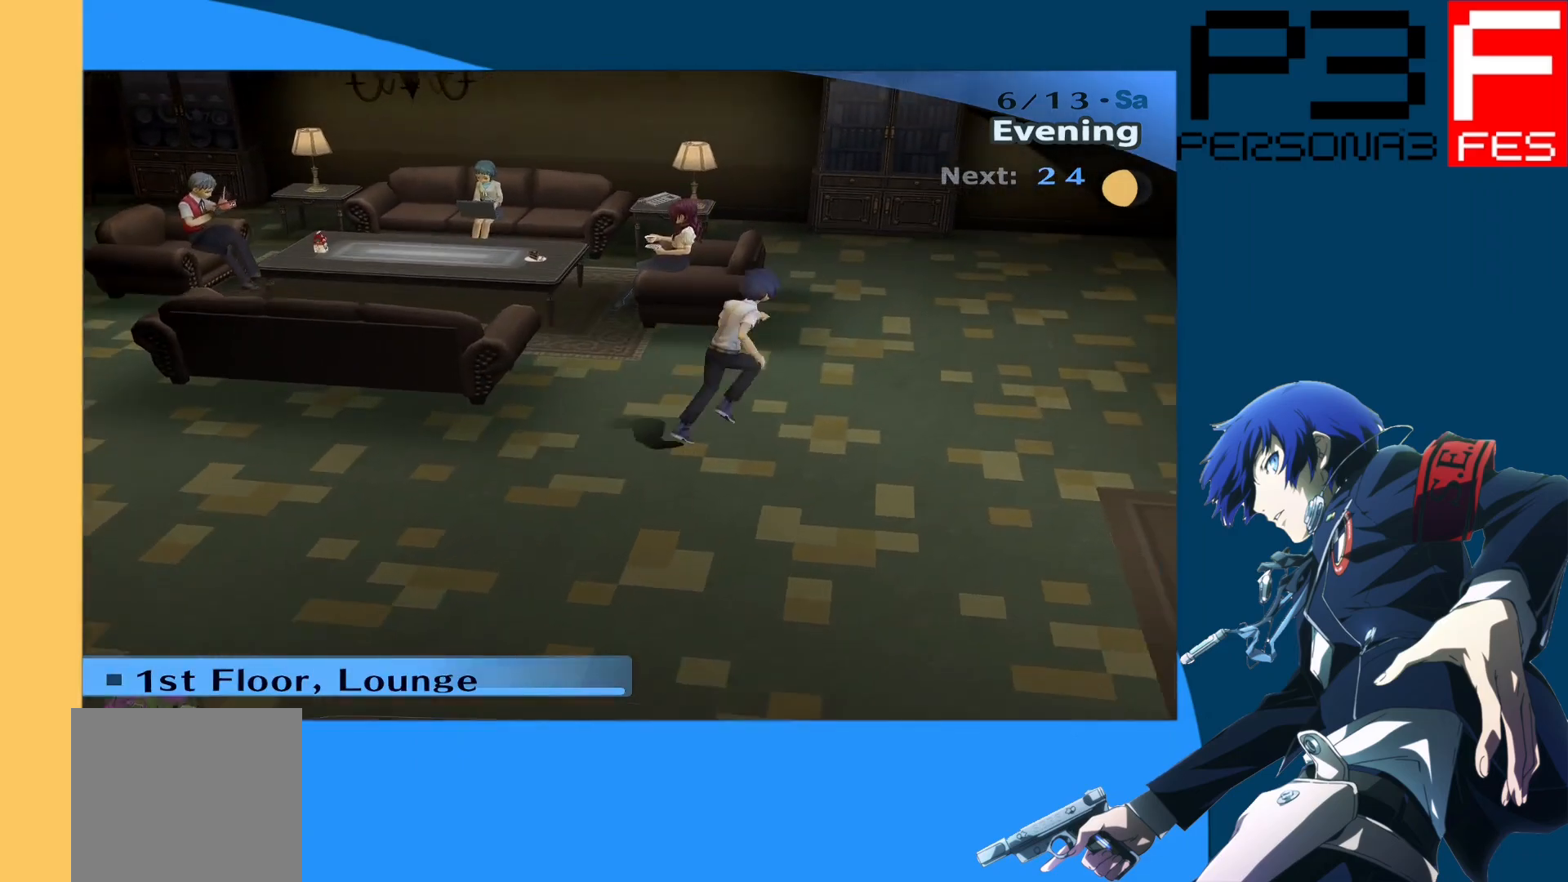
{"buttons": [], "left_stick": "up-right", "right_stick": "center", "events": [[300, "right_stick", "center"]]}
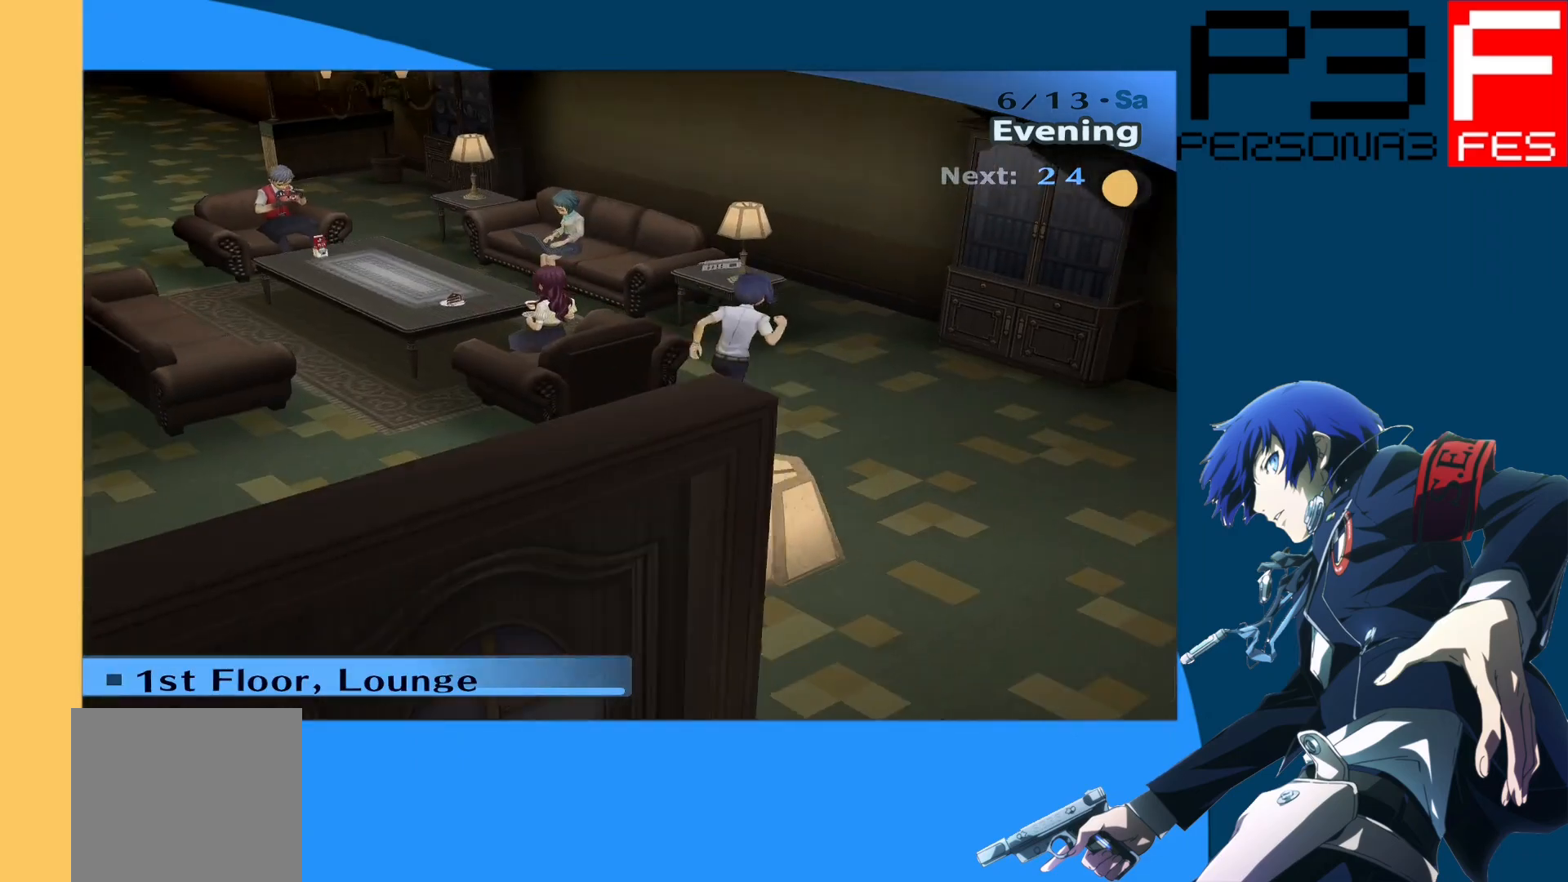
{"buttons": [], "left_stick": "up", "right_stick": "center", "events": [[67, "left_stick", "up"]]}
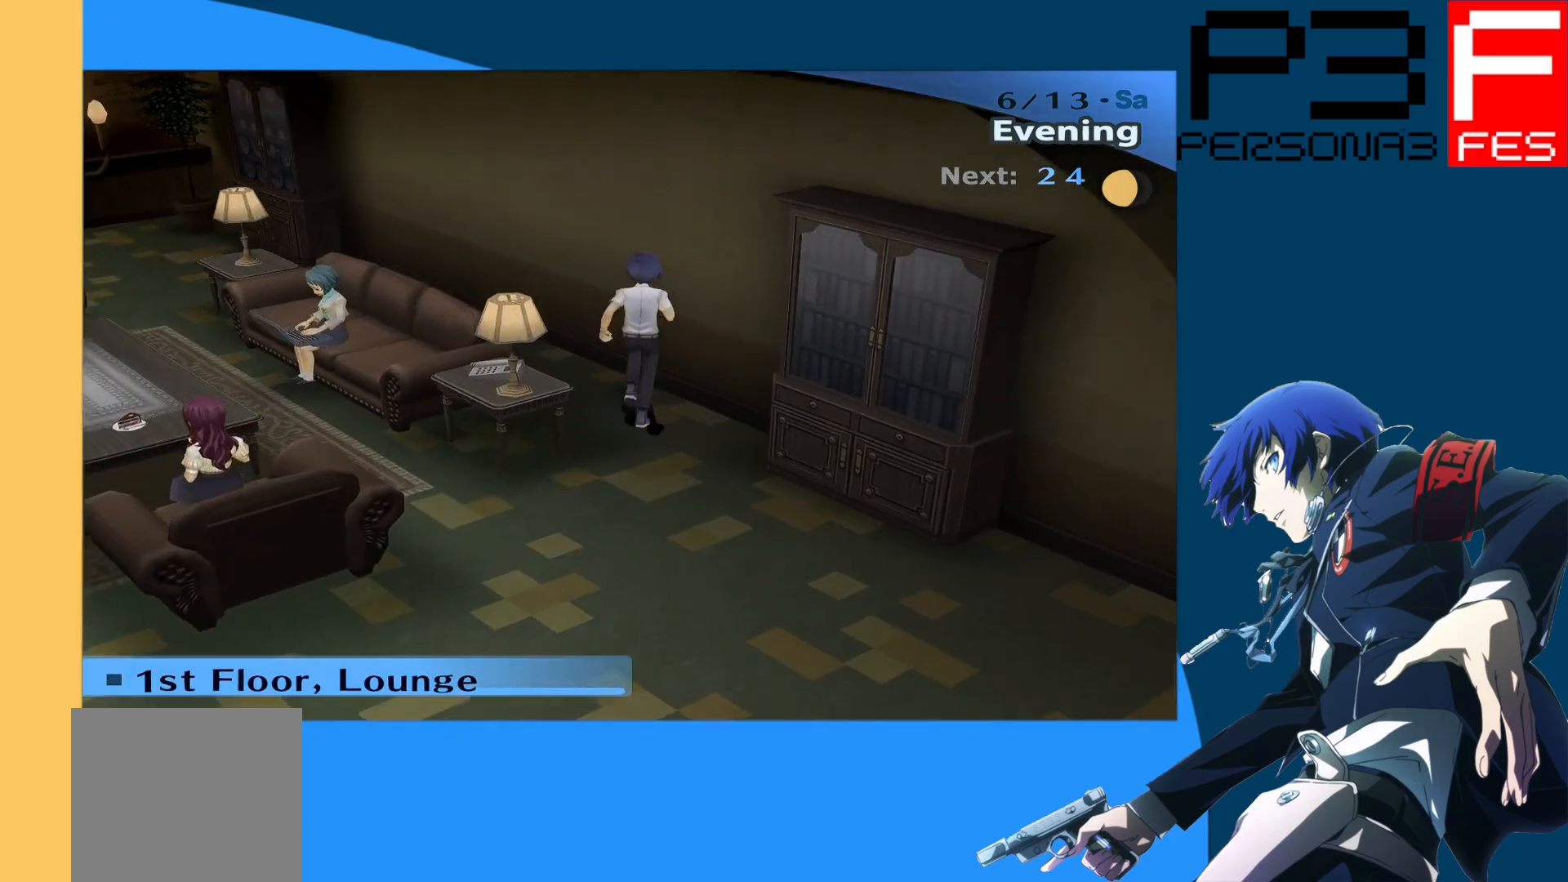
{"buttons": ["A"], "left_stick": "down-left", "right_stick": "center", "events": [[133, "left_stick", "left"], [233, "left_stick", "down-left"], [300, "A", "down"]]}
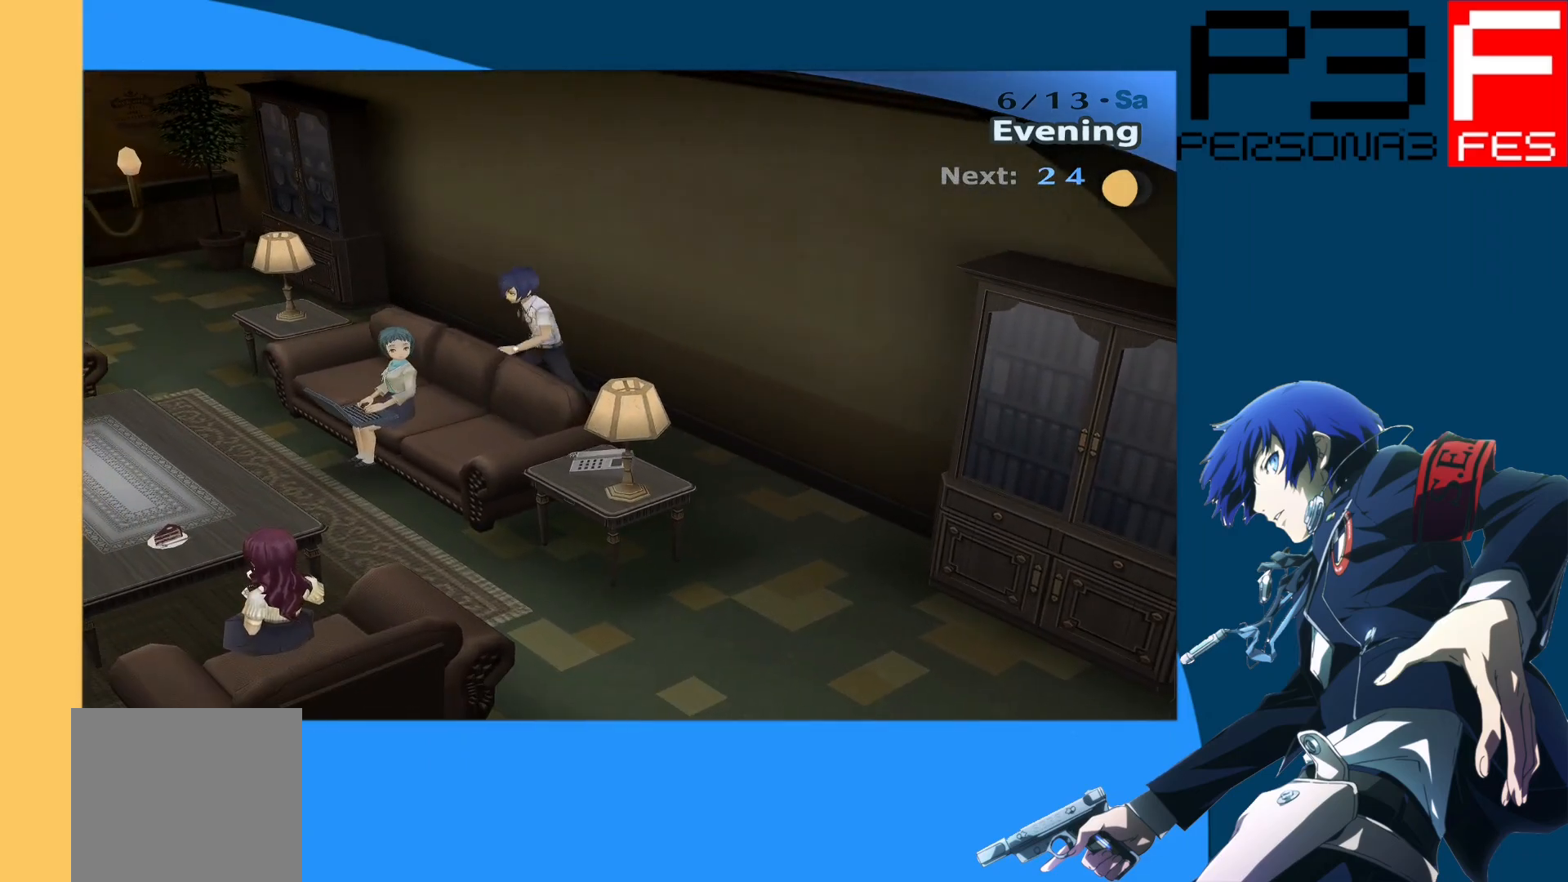
{"buttons": [], "left_stick": "center", "right_stick": "center", "events": [[83, "A", "up"], [200, "left_stick", "center"]]}
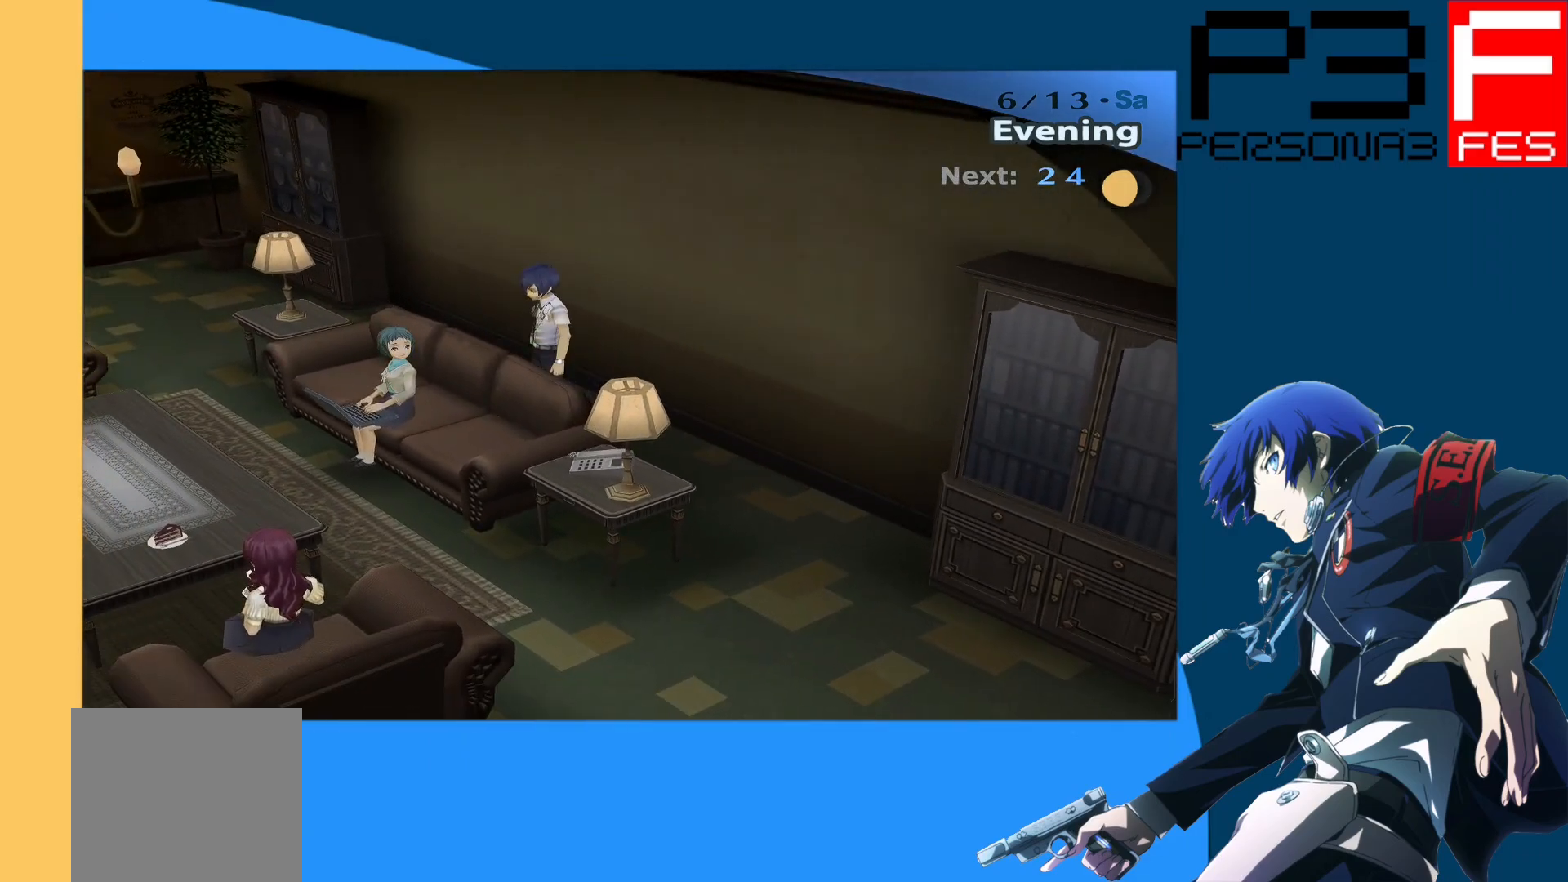
{"buttons": [], "left_stick": "center", "right_stick": "center", "events": []}
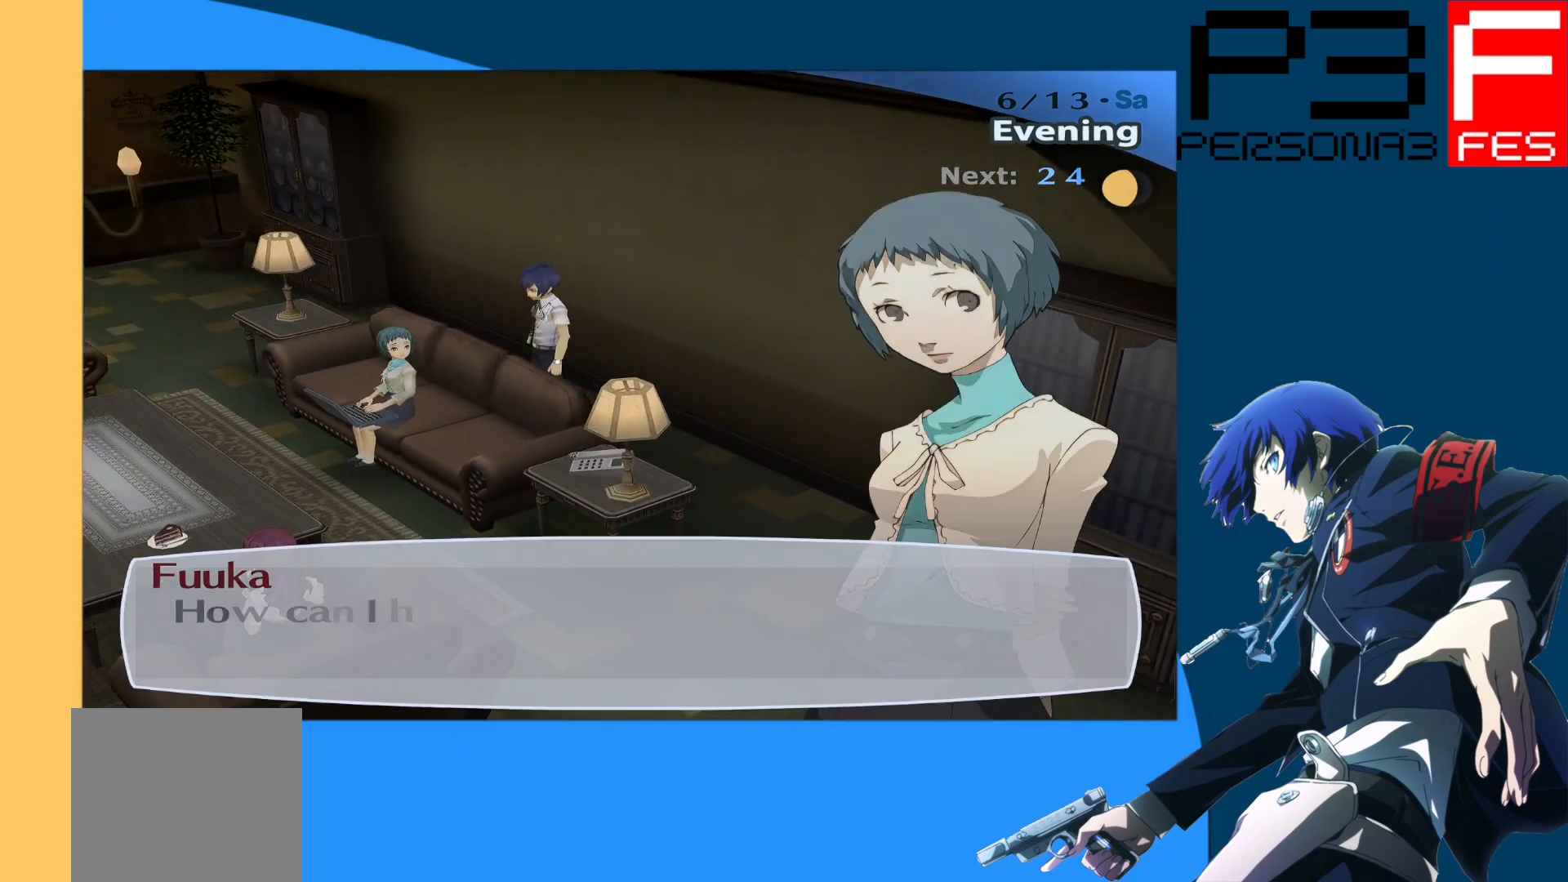
{"buttons": [], "left_stick": "center", "right_stick": "center", "events": []}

::::

• **Activity**
In your copy of the entries above, leave out the pictures and keep every word exact.

• **Your solution**
{"buttons": [], "left_stick": "up-right", "right_stick": "center", "events": [[300, "right_stick", "center"]]}
{"buttons": [], "left_stick": "up", "right_stick": "center", "events": [[67, "left_stick", "up"]]}
{"buttons": ["A"], "left_stick": "down-left", "right_stick": "center", "events": [[133, "left_stick", "left"], [233, "left_stick", "down-left"], [300, "A", "down"]]}
{"buttons": [], "left_stick": "center", "right_stick": "center", "events": [[83, "A", "up"], [200, "left_stick", "center"]]}
{"buttons": [], "left_stick": "center", "right_stick": "center", "events": []}
{"buttons": [], "left_stick": "center", "right_stick": "center", "events": []}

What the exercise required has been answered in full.